It usually surprises people to learn that I’ve lived in Floyd County, Indiana my entire life, and in New Albany since the early 1990s. Europe may be my spirit continent, and I visit there regularly, but I live here.
By all accounts a chunk of Southern Indiana (SoIN) is counted as being part of the Louisville metropolitan area, whether defined geographically, governmentally or culturally. I can get mighty cranky when Louisvillians choose to forget this fact, primarily because no one living in Kentucky has a leg to stand on when it comes to superiority complexes.
In my view as a lifelong resident of Indiana, our being the less populated zone of the wider metro area means that SoIN is in the prefect position to complement Louisville. We’re the same in most respects, and have our own interior worlds, but we bring a slightly different perspective to the metro in a wider sense.
This remains my belief, one that I’ve tried to act upon throughout my career in beer. To be sure, during the early years at NABC we always were proud to see Kentucky license plates in the parking lot, but at the same time we stayed cognizant that the bulk of our daily trade came from SoIN residents. You welcome someone who comes occasionally from a distance, but you make sure you retain the folks who stop by your joint three times a week.
There were times when I was approached with proposals and job offers in Louisville. While these opportunities might have proven profitable, they never tempted me in the least. When I started stocking imported beers at Scoreboard Liquors in the early 1980s, they moved well, and the people who bought them were from SoIN, by and large. The same goes for the drafts at Rich O’s, and for the beers I brought to Pints&union.
Isn’t this applicable evidence that SoIN is capable of acknowledging excellence?

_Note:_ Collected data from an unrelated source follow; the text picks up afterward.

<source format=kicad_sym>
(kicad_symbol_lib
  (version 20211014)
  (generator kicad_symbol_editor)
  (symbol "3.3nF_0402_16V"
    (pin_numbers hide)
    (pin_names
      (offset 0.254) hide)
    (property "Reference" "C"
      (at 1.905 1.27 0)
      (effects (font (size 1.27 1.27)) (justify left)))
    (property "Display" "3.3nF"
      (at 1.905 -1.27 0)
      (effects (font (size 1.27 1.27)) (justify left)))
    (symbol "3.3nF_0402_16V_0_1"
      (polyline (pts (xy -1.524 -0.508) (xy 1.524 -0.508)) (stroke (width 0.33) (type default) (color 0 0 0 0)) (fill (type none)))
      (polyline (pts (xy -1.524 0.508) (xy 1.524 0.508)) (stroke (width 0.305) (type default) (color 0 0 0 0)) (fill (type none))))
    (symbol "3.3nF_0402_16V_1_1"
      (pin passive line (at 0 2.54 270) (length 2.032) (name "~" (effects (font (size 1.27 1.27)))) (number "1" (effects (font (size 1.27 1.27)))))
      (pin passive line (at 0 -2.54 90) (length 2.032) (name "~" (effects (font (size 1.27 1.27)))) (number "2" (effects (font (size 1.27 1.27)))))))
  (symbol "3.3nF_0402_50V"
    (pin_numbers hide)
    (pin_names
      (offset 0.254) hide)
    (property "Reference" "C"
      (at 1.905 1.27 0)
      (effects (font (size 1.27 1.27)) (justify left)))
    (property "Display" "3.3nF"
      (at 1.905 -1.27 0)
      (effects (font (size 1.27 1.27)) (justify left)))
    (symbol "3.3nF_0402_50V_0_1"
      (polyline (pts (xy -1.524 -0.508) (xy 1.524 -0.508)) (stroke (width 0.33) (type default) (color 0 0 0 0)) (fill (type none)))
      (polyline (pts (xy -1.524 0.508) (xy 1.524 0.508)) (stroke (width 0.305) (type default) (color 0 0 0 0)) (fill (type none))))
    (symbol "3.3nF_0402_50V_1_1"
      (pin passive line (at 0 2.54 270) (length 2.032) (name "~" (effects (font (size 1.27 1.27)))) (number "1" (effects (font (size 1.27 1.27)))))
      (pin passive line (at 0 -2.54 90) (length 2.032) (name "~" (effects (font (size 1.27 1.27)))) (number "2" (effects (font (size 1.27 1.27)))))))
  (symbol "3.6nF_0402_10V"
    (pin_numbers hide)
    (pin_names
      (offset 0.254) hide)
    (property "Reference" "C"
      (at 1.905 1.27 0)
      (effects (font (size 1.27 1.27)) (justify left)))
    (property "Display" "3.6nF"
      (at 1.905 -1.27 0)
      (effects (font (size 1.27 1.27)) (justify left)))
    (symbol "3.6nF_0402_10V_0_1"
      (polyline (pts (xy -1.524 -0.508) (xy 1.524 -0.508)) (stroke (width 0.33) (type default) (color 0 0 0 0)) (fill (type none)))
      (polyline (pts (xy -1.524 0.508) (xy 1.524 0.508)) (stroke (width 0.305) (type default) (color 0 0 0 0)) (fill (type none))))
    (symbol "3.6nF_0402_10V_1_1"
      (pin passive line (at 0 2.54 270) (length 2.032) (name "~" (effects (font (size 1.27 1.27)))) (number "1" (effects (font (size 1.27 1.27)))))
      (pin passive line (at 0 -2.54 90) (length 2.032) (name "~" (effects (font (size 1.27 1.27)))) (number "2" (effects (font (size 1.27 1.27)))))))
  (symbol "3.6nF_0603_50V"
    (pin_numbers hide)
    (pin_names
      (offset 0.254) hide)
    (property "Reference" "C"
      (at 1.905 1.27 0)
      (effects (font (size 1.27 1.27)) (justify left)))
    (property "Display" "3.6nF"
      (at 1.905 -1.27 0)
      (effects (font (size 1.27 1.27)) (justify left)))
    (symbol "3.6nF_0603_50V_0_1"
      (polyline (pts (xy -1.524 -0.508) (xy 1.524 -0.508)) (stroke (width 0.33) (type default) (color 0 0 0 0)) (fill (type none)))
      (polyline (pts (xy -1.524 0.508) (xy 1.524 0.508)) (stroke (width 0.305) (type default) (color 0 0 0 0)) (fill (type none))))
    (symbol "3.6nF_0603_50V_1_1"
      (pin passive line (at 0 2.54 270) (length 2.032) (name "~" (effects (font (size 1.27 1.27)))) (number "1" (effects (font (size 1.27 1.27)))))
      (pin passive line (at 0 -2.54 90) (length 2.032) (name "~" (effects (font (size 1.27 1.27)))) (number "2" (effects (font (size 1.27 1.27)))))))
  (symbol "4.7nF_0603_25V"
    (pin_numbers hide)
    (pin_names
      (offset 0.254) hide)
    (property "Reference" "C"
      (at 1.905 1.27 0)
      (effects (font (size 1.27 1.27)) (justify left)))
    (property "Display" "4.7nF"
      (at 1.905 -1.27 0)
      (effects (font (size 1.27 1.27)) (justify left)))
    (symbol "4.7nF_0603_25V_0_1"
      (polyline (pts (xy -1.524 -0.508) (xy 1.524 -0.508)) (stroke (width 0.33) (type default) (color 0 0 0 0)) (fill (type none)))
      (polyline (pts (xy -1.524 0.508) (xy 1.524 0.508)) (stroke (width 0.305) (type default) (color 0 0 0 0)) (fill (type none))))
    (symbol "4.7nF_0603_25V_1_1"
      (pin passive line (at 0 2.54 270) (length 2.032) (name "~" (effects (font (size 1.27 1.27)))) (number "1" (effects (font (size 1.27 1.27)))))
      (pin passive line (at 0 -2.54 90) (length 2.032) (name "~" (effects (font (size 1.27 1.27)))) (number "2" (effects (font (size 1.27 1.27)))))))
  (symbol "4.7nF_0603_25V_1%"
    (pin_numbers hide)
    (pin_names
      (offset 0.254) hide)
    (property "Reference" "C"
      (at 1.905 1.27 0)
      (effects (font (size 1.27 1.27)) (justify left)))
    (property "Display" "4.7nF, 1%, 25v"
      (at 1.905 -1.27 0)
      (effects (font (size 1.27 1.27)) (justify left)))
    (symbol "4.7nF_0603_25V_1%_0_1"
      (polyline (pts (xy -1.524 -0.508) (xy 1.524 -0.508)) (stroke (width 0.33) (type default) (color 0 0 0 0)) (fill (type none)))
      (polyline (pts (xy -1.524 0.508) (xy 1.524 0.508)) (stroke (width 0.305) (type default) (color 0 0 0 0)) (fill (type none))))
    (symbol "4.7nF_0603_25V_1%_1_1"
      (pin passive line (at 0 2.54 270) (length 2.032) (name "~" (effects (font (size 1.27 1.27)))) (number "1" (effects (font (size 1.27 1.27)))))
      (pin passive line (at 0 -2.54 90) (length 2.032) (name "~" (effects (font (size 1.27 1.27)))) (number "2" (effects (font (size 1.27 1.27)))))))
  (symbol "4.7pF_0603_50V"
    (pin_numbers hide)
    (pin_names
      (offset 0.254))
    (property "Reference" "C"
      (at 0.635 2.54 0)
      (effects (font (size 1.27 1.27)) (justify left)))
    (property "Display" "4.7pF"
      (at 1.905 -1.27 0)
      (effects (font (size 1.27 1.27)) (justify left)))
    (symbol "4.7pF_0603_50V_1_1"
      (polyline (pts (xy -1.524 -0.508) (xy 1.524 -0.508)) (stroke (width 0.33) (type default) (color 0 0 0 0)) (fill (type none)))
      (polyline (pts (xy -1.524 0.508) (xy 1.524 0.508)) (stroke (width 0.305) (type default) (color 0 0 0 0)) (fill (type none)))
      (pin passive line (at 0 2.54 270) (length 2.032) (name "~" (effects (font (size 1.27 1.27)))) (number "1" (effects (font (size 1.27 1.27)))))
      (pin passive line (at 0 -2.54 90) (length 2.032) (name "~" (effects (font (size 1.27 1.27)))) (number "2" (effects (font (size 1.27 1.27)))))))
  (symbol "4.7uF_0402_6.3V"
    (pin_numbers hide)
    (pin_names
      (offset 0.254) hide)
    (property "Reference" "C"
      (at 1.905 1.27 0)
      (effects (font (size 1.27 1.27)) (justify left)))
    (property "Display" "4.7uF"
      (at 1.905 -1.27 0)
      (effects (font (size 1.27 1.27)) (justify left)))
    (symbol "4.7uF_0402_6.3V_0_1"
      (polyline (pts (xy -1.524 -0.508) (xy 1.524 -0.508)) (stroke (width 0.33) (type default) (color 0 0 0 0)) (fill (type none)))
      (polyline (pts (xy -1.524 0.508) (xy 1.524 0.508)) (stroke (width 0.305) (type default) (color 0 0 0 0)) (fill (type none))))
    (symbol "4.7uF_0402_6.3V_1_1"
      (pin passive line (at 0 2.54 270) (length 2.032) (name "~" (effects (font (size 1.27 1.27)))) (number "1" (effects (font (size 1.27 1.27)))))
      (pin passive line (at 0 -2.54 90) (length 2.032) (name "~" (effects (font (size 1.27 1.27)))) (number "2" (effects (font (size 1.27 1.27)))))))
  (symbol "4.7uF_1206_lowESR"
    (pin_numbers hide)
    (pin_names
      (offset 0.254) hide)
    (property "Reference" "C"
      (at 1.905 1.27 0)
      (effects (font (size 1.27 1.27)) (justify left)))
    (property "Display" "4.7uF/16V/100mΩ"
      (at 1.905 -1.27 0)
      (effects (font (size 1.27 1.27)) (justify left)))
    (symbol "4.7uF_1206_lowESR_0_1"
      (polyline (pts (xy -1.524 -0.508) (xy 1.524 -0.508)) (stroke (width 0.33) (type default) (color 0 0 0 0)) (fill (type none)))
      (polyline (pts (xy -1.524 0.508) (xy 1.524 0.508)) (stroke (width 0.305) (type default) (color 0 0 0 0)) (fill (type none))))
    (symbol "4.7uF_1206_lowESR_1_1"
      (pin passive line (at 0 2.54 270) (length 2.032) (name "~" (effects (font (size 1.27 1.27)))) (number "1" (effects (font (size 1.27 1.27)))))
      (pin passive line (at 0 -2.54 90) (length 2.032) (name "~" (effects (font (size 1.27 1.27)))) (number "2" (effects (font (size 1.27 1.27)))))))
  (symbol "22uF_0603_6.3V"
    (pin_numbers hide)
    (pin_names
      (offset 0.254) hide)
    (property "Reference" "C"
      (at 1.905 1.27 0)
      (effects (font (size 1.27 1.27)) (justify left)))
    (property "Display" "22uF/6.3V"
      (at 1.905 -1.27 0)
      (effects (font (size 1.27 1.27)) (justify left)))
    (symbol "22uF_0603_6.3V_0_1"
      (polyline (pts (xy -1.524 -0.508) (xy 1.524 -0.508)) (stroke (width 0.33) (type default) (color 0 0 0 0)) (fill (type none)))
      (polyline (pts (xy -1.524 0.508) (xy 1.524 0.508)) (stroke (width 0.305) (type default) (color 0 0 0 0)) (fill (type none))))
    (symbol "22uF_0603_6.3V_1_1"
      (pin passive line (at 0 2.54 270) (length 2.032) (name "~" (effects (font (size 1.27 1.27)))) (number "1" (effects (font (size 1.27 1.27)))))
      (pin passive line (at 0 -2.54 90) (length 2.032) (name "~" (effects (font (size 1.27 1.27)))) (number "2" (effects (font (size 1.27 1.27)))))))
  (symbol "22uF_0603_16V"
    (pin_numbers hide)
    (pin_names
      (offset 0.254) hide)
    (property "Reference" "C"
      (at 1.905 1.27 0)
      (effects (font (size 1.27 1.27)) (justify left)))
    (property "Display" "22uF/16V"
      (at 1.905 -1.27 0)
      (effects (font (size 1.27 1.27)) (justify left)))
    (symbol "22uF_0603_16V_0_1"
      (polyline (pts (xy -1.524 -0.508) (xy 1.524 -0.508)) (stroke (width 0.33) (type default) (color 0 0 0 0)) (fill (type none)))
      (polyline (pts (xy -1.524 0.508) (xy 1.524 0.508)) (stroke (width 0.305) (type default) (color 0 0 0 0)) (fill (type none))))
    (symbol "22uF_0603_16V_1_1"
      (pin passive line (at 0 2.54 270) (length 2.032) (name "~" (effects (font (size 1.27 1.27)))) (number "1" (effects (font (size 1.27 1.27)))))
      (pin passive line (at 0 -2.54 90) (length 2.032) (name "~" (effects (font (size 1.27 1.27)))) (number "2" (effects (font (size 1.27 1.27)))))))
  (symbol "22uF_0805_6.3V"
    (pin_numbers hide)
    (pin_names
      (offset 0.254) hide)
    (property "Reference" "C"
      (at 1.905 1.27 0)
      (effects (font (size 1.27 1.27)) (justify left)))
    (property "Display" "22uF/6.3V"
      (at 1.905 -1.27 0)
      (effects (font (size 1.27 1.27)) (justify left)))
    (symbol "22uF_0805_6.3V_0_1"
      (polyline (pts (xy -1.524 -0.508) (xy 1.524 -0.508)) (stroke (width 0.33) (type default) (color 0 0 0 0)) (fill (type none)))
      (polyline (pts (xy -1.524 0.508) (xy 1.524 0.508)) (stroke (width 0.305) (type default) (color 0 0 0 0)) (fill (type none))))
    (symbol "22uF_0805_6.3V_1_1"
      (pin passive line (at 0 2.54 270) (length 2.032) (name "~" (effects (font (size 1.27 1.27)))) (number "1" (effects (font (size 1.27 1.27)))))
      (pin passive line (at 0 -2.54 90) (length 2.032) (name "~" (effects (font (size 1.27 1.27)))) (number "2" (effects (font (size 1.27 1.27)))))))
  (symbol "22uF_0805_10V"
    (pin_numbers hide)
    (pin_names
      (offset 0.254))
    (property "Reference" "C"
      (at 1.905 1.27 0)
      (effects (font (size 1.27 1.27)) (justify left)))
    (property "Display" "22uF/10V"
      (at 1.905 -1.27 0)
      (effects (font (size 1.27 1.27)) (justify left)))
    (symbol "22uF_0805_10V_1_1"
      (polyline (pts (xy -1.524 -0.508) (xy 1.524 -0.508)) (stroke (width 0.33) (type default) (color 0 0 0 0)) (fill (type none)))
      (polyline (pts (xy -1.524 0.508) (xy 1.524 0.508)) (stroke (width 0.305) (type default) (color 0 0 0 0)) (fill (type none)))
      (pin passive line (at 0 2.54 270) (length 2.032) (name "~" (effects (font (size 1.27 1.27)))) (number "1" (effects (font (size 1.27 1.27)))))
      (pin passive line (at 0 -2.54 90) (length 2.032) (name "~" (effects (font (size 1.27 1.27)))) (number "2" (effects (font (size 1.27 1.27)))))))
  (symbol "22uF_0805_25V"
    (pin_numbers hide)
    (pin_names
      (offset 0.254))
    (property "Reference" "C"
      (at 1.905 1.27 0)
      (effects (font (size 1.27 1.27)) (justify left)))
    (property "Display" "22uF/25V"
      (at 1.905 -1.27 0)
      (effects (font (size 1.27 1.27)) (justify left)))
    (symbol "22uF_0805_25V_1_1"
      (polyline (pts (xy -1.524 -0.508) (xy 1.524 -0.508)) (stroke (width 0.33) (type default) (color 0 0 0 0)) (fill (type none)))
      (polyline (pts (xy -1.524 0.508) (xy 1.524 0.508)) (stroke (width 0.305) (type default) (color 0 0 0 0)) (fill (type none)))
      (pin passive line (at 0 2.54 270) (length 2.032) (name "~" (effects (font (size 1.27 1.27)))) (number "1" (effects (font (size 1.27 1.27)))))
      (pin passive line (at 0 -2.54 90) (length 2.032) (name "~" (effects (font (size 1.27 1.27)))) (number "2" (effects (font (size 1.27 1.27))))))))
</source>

It’s true that Guinness and Sierra Nevada are not local beers. However, my goal from the start was to sell these beers locally, by which I mean that my fundamental aim was to make my own neighborhood safe for better beer — for my life’s work. I wanted my neighbors to get it, and if someone from afar was dumbfounded and delighted that such a beer list could be found in a place like New Albany, all the better.